> [Task goal]
From the entries below, copy exactly the lines from the one that contains "View All Posts" through the one that contains "Construction", both included, and only those.

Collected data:
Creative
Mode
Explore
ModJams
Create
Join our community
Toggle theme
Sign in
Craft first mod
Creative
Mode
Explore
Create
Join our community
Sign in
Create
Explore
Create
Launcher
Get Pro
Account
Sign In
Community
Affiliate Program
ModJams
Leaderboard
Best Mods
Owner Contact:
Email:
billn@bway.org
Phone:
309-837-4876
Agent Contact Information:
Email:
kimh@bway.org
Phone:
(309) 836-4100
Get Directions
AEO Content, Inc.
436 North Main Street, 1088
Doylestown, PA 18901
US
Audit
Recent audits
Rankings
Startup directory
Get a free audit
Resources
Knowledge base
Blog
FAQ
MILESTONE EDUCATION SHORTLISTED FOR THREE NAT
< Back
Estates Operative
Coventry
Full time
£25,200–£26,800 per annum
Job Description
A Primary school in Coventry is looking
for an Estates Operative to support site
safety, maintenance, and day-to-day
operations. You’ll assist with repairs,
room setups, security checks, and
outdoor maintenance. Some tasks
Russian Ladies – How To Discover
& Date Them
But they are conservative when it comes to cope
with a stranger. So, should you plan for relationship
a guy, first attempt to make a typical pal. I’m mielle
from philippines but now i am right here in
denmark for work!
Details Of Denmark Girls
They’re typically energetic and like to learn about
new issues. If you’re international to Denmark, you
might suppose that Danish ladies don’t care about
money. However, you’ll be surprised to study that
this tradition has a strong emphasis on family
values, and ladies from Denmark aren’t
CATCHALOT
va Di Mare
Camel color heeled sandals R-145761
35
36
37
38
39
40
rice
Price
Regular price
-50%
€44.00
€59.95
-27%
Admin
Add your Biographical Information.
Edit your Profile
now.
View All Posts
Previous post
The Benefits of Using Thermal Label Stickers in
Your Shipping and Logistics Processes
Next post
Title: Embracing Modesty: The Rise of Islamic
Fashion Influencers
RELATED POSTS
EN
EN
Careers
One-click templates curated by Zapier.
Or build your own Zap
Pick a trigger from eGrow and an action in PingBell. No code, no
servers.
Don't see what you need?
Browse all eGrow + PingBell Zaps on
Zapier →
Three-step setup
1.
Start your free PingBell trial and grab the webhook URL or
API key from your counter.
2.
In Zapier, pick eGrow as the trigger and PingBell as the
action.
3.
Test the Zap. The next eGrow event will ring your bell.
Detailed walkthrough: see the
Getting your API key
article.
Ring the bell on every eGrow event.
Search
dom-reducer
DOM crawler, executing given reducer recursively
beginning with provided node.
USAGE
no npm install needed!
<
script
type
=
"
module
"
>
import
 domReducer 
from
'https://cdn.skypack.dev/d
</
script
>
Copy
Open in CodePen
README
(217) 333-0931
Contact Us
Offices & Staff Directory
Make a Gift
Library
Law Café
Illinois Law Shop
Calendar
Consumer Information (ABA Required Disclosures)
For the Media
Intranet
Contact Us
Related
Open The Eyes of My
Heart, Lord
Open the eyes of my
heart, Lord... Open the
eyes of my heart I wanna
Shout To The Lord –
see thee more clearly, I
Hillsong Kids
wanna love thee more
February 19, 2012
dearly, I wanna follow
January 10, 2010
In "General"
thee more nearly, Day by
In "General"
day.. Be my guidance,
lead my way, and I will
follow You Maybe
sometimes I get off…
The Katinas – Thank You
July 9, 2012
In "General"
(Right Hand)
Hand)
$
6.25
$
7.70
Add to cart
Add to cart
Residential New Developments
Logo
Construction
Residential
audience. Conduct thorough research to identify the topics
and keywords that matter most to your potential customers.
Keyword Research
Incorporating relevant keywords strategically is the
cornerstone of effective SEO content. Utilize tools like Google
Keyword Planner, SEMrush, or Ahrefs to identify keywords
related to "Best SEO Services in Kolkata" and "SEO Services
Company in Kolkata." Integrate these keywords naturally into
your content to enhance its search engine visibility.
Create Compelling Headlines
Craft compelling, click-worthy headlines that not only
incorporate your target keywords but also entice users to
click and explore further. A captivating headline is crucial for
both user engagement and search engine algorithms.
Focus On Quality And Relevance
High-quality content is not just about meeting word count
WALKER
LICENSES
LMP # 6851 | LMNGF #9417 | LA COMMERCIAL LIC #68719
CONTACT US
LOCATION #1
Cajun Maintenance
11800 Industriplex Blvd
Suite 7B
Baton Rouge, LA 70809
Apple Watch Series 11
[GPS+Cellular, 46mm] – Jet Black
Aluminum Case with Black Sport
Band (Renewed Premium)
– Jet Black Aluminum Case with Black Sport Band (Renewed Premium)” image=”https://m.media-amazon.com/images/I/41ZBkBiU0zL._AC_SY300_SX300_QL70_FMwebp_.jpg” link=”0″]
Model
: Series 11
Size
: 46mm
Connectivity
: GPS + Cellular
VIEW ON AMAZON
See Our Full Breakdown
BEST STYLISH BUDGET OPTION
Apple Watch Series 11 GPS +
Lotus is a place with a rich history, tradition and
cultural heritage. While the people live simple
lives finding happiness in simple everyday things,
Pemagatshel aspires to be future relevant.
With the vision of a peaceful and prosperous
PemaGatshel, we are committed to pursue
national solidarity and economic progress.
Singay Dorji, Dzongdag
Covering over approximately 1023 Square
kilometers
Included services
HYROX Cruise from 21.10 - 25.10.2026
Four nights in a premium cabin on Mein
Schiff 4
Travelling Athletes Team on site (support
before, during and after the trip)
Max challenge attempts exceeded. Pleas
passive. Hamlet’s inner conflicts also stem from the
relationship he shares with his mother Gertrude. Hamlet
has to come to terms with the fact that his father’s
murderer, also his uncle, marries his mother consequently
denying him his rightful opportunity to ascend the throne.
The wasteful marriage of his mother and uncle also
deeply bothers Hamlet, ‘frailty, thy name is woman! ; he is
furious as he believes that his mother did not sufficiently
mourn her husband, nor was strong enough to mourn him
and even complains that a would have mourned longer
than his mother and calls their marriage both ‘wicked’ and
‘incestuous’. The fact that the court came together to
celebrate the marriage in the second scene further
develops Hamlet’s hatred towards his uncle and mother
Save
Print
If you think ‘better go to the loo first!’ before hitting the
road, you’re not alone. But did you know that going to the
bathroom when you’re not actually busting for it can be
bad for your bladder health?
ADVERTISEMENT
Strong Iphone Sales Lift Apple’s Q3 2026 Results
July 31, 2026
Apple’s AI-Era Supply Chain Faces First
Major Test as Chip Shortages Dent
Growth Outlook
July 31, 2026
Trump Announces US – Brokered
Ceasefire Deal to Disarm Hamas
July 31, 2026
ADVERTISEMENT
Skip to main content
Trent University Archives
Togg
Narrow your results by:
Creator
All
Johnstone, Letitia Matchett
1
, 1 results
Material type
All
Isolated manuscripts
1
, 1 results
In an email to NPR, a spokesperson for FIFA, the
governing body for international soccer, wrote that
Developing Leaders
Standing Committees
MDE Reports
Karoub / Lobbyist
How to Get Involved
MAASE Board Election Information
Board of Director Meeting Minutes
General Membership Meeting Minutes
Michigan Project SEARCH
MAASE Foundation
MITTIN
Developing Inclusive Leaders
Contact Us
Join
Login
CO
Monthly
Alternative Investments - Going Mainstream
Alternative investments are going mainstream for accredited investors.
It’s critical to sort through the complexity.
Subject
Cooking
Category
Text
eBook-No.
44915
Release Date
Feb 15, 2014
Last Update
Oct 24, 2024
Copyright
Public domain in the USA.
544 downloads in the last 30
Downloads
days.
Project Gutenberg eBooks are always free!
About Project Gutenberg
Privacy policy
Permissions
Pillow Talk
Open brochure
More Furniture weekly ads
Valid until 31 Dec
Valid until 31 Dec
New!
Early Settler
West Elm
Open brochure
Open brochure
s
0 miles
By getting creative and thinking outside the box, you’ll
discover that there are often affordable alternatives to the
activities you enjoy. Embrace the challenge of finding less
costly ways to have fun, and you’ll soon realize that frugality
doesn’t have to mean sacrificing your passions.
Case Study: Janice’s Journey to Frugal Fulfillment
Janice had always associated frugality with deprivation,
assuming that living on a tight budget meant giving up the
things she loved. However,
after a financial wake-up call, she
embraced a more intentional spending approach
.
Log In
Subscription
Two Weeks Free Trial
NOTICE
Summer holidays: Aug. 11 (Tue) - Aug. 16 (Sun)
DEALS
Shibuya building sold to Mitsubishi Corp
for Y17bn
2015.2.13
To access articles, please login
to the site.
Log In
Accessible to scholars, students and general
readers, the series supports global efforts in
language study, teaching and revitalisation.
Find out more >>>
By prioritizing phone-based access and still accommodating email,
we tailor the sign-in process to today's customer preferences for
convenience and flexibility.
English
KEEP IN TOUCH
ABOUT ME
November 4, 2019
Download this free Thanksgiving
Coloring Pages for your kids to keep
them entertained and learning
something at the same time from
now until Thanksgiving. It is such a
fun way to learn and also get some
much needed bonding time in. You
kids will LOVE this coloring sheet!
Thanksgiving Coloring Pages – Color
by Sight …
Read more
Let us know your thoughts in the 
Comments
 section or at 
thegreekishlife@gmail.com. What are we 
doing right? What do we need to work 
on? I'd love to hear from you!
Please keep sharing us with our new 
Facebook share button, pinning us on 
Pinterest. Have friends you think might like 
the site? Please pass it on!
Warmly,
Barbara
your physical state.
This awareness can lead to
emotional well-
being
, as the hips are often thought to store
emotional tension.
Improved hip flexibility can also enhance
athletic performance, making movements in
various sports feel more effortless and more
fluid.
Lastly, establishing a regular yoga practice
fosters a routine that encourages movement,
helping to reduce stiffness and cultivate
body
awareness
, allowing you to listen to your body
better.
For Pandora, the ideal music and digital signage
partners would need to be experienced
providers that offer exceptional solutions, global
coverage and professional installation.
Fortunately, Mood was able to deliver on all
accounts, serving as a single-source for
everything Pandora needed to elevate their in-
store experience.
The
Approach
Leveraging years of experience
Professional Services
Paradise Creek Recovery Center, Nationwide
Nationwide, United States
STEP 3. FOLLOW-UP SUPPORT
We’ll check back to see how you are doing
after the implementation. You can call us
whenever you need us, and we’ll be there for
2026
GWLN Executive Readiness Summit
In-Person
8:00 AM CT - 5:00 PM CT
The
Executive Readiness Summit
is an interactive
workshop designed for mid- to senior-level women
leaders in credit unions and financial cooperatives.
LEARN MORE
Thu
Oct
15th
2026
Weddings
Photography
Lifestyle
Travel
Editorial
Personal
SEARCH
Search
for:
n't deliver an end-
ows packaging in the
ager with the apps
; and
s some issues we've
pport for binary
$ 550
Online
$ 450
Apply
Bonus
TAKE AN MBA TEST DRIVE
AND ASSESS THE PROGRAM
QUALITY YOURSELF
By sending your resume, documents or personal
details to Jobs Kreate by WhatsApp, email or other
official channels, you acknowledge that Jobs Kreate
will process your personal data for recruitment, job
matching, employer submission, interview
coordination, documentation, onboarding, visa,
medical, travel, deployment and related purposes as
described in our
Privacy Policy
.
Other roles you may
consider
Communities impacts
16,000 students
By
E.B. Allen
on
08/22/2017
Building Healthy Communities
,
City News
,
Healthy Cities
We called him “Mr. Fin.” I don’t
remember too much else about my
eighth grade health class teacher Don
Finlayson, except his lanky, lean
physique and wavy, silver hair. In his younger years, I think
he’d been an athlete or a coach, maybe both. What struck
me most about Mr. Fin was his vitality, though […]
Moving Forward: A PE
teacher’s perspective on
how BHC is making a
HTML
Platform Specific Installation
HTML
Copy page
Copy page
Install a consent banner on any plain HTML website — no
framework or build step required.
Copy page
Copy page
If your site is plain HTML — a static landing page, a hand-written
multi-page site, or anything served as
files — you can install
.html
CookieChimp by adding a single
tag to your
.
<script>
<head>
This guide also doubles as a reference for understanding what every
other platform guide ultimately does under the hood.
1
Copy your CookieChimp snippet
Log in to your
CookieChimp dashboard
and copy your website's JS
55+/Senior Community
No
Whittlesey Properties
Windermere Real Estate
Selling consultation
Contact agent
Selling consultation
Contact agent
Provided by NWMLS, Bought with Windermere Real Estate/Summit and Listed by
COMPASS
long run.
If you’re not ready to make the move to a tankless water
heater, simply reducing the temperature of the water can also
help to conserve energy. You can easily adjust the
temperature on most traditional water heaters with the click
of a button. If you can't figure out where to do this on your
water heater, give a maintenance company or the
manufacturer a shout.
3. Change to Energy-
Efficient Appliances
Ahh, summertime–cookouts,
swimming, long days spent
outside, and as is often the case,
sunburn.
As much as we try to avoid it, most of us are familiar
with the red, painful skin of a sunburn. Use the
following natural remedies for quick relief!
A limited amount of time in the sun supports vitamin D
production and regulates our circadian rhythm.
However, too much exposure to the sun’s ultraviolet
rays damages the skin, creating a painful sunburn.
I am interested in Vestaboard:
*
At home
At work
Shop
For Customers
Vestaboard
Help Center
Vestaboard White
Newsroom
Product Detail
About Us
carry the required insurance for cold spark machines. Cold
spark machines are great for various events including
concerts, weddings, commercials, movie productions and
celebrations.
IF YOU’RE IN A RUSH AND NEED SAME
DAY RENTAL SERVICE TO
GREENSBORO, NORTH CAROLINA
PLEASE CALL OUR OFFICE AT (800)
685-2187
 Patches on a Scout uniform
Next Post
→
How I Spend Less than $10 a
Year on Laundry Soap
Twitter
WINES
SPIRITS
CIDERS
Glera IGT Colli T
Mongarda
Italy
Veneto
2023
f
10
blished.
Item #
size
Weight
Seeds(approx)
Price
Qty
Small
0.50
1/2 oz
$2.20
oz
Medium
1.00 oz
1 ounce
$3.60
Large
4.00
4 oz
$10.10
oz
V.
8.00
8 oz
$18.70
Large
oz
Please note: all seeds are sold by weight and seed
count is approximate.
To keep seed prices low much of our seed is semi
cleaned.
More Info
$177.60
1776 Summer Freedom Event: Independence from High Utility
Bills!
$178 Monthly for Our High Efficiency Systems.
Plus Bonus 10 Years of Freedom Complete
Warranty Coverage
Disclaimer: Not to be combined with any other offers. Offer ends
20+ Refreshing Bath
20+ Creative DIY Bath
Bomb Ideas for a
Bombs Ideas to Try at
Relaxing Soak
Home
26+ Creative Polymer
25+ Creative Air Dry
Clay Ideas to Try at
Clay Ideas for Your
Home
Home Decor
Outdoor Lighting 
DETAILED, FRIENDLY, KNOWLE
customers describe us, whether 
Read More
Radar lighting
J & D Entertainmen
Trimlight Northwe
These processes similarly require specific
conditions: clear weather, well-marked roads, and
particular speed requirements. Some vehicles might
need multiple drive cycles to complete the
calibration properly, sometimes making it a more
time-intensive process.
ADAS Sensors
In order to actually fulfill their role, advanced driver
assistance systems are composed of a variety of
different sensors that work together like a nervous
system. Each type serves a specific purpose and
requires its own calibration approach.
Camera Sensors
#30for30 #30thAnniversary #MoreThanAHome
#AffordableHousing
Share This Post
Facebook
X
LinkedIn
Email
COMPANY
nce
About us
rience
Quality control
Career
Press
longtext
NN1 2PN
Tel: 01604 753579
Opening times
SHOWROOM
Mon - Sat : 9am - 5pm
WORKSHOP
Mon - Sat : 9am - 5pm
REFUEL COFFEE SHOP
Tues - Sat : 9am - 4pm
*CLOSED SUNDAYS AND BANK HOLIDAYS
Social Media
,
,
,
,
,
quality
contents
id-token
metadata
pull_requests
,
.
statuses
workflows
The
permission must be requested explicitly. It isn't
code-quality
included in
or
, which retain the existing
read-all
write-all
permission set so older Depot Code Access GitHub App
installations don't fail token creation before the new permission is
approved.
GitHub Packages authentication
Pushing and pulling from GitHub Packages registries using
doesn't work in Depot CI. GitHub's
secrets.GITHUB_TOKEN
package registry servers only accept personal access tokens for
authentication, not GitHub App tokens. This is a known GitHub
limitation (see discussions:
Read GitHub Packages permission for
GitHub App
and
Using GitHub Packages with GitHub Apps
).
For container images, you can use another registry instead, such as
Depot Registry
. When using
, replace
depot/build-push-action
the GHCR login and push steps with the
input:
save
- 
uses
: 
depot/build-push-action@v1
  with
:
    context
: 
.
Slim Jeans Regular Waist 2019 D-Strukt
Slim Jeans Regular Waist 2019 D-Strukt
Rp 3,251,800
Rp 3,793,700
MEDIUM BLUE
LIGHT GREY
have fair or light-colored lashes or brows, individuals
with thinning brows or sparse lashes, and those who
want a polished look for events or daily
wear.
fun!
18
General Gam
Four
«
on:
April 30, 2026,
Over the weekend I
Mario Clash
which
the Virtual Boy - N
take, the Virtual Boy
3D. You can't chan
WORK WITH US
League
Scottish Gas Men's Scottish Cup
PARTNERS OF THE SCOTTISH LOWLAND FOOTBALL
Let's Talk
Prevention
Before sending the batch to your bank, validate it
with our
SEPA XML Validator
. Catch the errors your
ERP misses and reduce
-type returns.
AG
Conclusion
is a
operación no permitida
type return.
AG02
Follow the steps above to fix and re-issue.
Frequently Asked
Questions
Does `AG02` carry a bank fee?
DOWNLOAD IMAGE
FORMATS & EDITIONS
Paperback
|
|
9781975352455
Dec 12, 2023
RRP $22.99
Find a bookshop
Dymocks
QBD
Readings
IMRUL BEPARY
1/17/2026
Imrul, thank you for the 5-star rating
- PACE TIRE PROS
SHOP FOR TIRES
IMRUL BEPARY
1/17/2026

> [Reply to the task]
View All Posts
Previous post
The Benefits of Using Thermal Label Stickers in
Your Shipping and Logistics Processes
Next post
Title: Embracing Modesty: The Rise of Islamic
Fashion Influencers
RELATED POSTS
EN
EN
Careers
One-click templates curated by Zapier.
Or build your own Zap
Pick a trigger from eGrow and an action in PingBell. No code, no
servers.
Don't see what you need?
Browse all eGrow + PingBell Zaps on
Zapier →
Three-step setup
1.
Start your free PingBell trial and grab the webhook URL or
API key from your counter.
2.
In Zapier, pick eGrow as the trigger and PingBell as the
action.
3.
Test the Zap. The next eGrow event will ring your bell.
Detailed walkthrough: see the
Getting your API key
article.
Ring the bell on every eGrow event.
Search
dom-reducer
DOM crawler, executing given reducer recursively
beginning with provided node.
USAGE
no npm install needed!
<
script
type
=
"
module
"
>
import
 domReducer 
from
'https://cdn.skypack.dev/d
</
script
>
Copy
Open in CodePen
README
(217) 333-0931
Contact Us
Offices & Staff Directory
Make a Gift
Library
Law Café
Illinois Law Shop
Calendar
Consumer Information (ABA Required Disclosures)
For the Media
Intranet
Contact Us
Related
Open The Eyes of My
Heart, Lord
Open the eyes of my
heart, Lord... Open the
eyes of my heart I wanna
Shout To The Lord –
see thee more clearly, I
Hillsong Kids
wanna love thee more
February 19, 2012
dearly, I wanna follow
January 10, 2010
In "General"
thee more nearly, Day by
In "General"
day.. Be my guidance,
lead my way, and I will
follow You Maybe
sometimes I get off…
The Katinas – Thank You
July 9, 2012
In "General"
(Right Hand)
Hand)
$
6.25
$
7.70
Add to cart
Add to cart
Residential New Developments
Logo
Construction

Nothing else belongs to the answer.